Few things mark the end of summer like the cadence of bright-eyed children marching back to school in their shiny shoes, towing stacks of paper, textbooks and sharpened pencils in their new backpacks. With students now in their first full month of school studying away for their first test, the reality is that our nation is failing to graduate them with the skills they need to compete in the 21st century.
Today, one in three drop out of school before getting a high school diploma. This is an alarming trend with dire consequences for our society and the economy. According to the Alliance for Excellent Education, the 1.3 million teens -- the population of the city of San Diego -- who did not graduate high school with their peers in 2009 alone will cost the nation $335 billion in lost wages and productivity over the course of their lifetime.
Only a generation ago, one could obtain a decent paying job without a postsecondary education. That time has passed.

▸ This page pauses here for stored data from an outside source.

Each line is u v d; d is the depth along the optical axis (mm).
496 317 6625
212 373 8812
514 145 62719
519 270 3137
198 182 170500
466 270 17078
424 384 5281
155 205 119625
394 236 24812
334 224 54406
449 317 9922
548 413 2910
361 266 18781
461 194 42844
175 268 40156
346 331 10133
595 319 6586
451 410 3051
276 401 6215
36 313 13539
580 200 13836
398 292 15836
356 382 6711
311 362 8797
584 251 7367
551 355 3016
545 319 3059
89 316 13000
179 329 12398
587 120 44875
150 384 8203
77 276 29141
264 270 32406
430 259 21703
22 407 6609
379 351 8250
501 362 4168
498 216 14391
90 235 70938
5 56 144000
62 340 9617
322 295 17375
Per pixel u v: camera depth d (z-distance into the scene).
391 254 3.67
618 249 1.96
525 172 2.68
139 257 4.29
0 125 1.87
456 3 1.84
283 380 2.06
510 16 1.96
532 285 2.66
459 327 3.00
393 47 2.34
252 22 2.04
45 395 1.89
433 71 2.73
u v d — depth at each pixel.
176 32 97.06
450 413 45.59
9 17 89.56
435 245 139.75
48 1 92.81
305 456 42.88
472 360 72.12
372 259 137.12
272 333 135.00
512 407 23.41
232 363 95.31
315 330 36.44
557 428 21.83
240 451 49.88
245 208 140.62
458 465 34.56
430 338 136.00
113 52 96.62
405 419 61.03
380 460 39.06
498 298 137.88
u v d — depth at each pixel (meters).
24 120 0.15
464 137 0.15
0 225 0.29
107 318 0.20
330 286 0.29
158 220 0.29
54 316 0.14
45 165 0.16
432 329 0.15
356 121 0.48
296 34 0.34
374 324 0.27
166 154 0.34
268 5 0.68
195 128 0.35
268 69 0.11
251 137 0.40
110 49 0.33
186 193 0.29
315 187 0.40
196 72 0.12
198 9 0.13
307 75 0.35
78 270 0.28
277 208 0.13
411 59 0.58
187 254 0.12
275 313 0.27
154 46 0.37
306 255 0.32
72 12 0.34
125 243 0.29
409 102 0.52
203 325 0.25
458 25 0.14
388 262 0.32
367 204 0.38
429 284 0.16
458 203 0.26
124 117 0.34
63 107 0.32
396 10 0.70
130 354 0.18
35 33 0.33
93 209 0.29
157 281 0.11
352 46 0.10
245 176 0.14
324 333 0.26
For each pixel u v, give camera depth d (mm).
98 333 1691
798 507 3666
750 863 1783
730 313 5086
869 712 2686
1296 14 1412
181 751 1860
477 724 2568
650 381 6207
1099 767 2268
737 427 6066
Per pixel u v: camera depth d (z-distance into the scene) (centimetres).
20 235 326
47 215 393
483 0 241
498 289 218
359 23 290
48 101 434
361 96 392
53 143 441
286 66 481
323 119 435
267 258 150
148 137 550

Economic shifts and the demand for highly-skilled workers have made it increasingly difficult for those without a high school education to advance in our society. Workers are no longer competing against their former classmates or their neighbors in nearby states. Instead, in our small world, students in New Orleans and Des Moines compete against those in the Nagasaki and Dubai.
Tori Walston, from Lake Charles, La., was on her way to becoming just another statistic. She skipped school, got mixed up in the wrong crowd and dropped out of seventh grade. Her mom didn't seem to care she wasn't going to school, so why should she? Tori grew up in a challenging environment that would lead many people down the wrong track. Fortunately, she discovered the National Youth ChalleNGe program. It was there that she learned how to make positive changes in her attitude and self-confidence, and developed a life plan to succeed.
Created in 1993, Youth ChalleNGe is a 17-month program that aims to help at-risk adolescents achieve their education and become productive and responsible members of society. The first five months are spent in a residential phase and the next 12 months the cadets are partnered with mentors. Children, particularly those who don't have support at home, need adults in their lives who will provide structure and guidance, and they deserve a second chance at an education. The residential phase of the ChalleNGe Program provides these teens, from ages 16-18, with this nurturing and encouraging environment -- and it works. ChalleNGe is not a recruiting tool for the military. Only about 14 percent of grads end up going into the military.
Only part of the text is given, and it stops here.